The brand safety data released this week from Sizmek’s survey analyzes responses from more than 500 advertisers and marketers that had a combined annual digital ad spend of more than $500 million. The survey was conducted in spring 2018.
When asked what brand safety means for a digital campaign, 60% said it means blocking the most harmful pages, followed by 50% who said managing a blacklist of sites, 48% said delivering on predefined site categories, 45% said delivering only on premium publishers, 40% said delivering on a whitelist, and 32% said delivering on PMPs.
The study, An Insider’s Look at Media, Brand Safety and Partnerships, found that only 61% of marketers have a third-party brand safety solution in place, and 84% want a “better value” from it. While it can be difficult to detect whether an ad has been delivered to a harmful or brand-unsafe page, 38% of marketers believe that their brands have done so.
Some 85% of marketers said improving brand safety across their digital campaigns is a high or critical priority. They say that syncing the solution to the demand side platform and blocking harmful inventory are the two major challenges.
The performance cost to brand safety continues to rise. About 64% of marketers say achieving brand safety often negatively impacts the speed at which a campaign optimizes, and more than half of marketers say their organization’s brand safety solution is too expensive.
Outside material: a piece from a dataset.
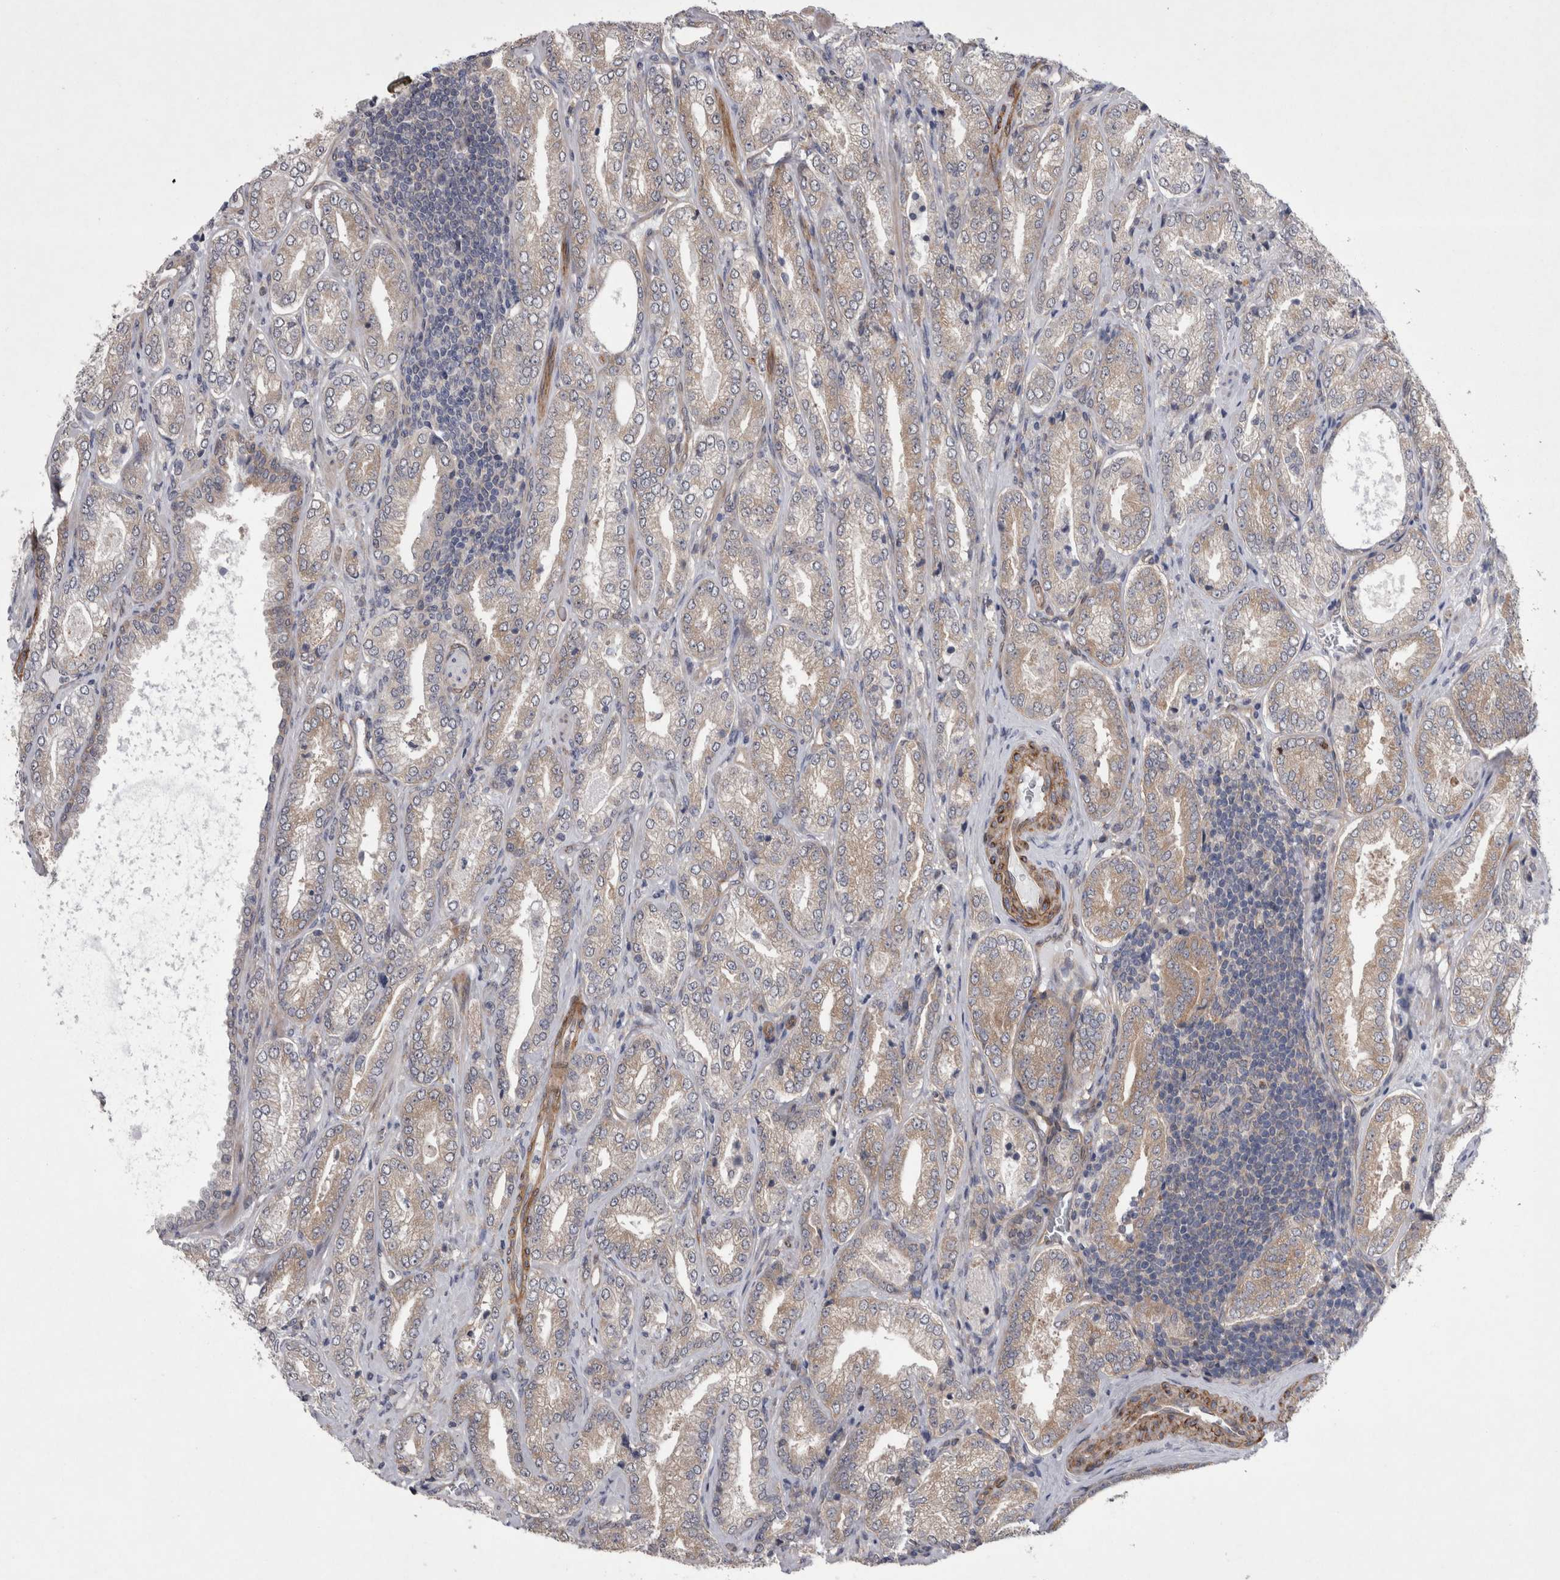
{"staining": {"intensity": "weak", "quantity": "25%-75%", "location": "cytoplasmic/membranous"}, "tissue": "prostate cancer", "cell_type": "Tumor cells", "image_type": "cancer", "snomed": [{"axis": "morphology", "description": "Adenocarcinoma, Low grade"}, {"axis": "topography", "description": "Prostate"}], "caption": "Protein expression analysis of prostate cancer exhibits weak cytoplasmic/membranous expression in approximately 25%-75% of tumor cells.", "gene": "DDX6", "patient": {"sex": "male", "age": 62}}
What company in the advertising supply chain should take responsibility for brand safety is often a matter of debate. When asked who brands believe has primary responsibility for brand safety, 38% believe the responsibility belongs with the brand. That is the likely reason why 80% have developed brand safety guidelines for their agencies and partners to follow.
Still, 24% of marketers believe primary responsibility should be with demand-side platforms and other ad-tech vendors. Media-buying agencies come in at No. 2, with 26% as a secondary and 15% as a primary.
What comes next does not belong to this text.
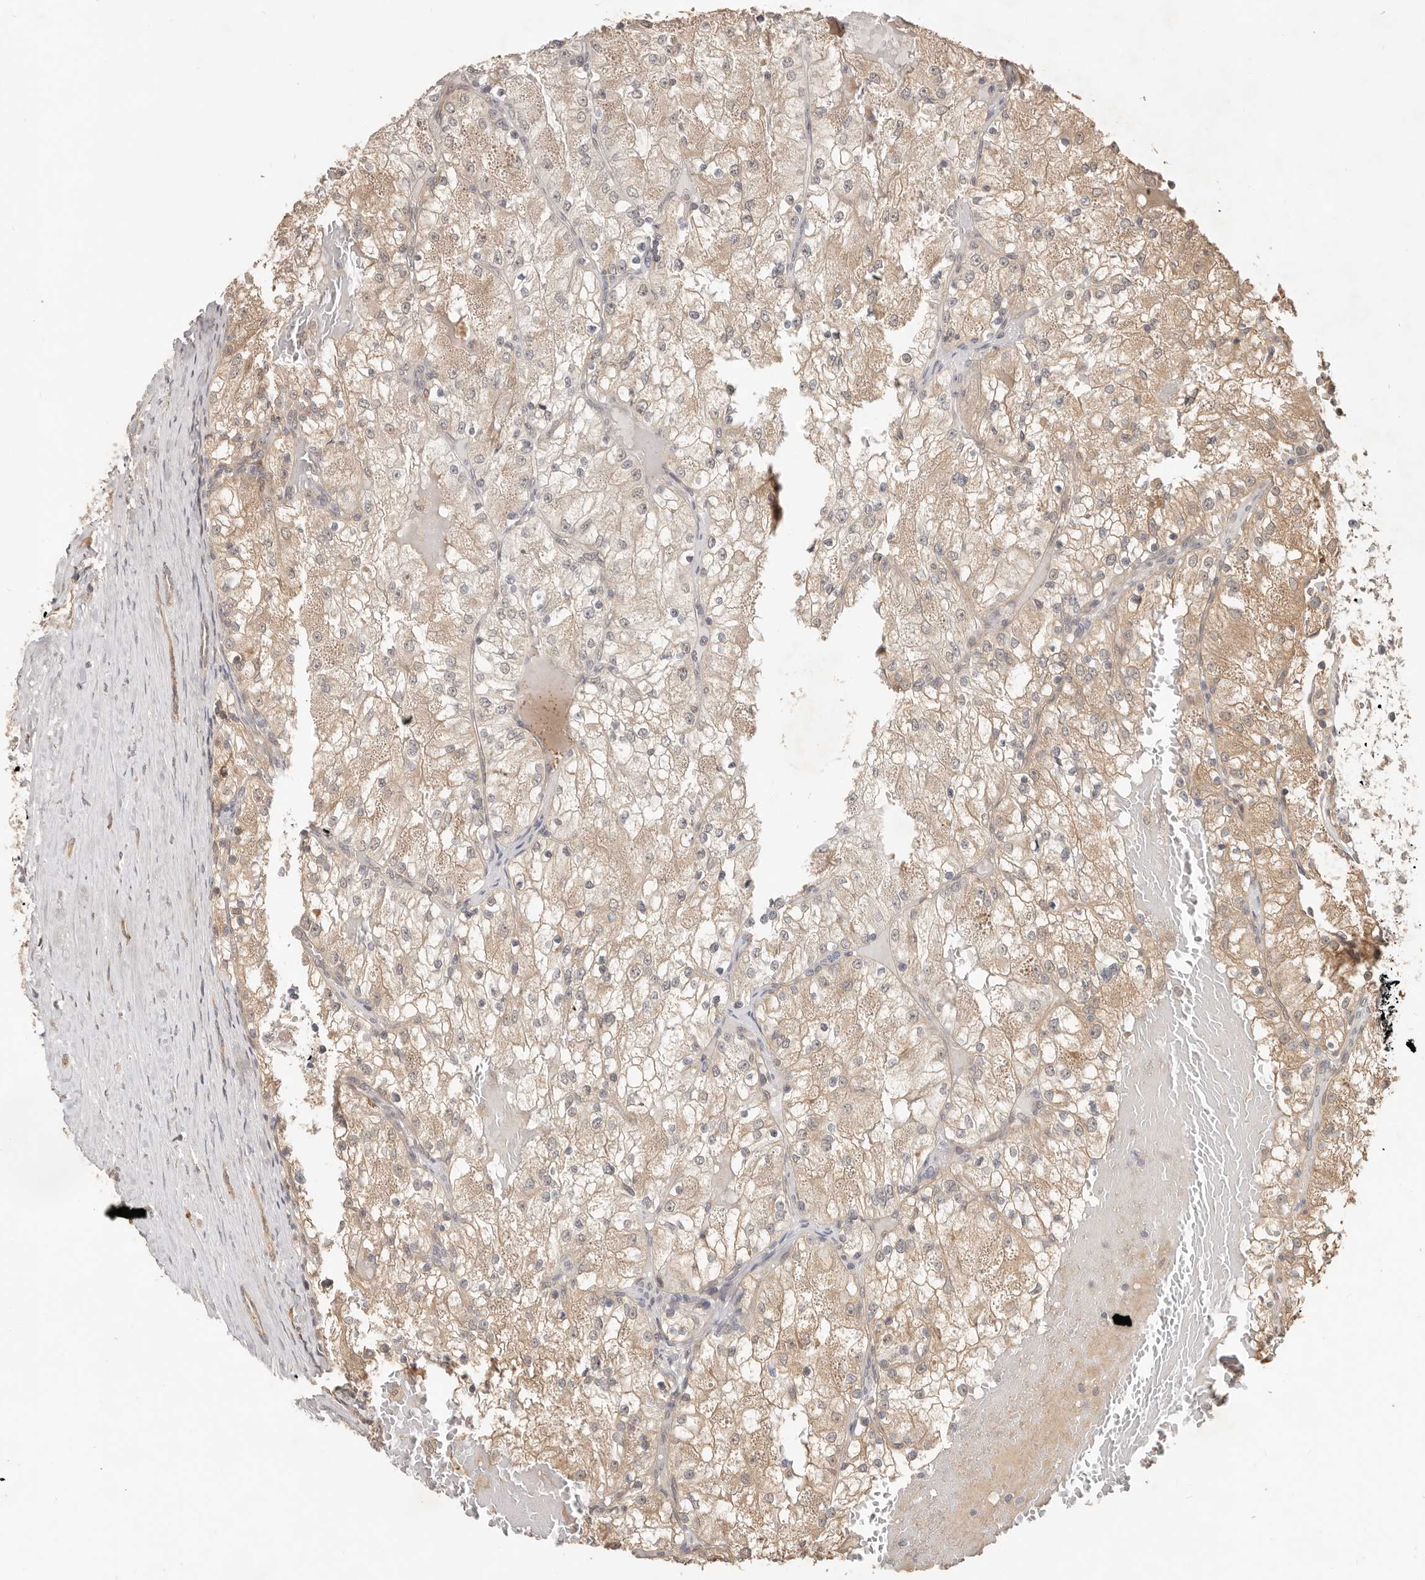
{"staining": {"intensity": "weak", "quantity": ">75%", "location": "cytoplasmic/membranous"}, "tissue": "renal cancer", "cell_type": "Tumor cells", "image_type": "cancer", "snomed": [{"axis": "morphology", "description": "Normal tissue, NOS"}, {"axis": "morphology", "description": "Adenocarcinoma, NOS"}, {"axis": "topography", "description": "Kidney"}], "caption": "Tumor cells show low levels of weak cytoplasmic/membranous positivity in approximately >75% of cells in renal cancer.", "gene": "MTFR2", "patient": {"sex": "male", "age": 68}}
Ad exchanges and networks were close behind, with 16% as a secondary and 24% as a primary.
Overall, 62% of those participating in the survey agree the digital media landscape has become too complex, and 77% predict that data privacy regulations such as Europe’s GDPR will make targeting audiences using third-party data increasingly difficult. The report suggest that because of this advanced contextual targeting will become essential to build new audiences.
Despite these complexities, 80% of marketers said that achieving audience and contextual targeting will become a critical or high priority in the coming year. Among those marketers, 78% plan to improve their contextual targeting capabilities.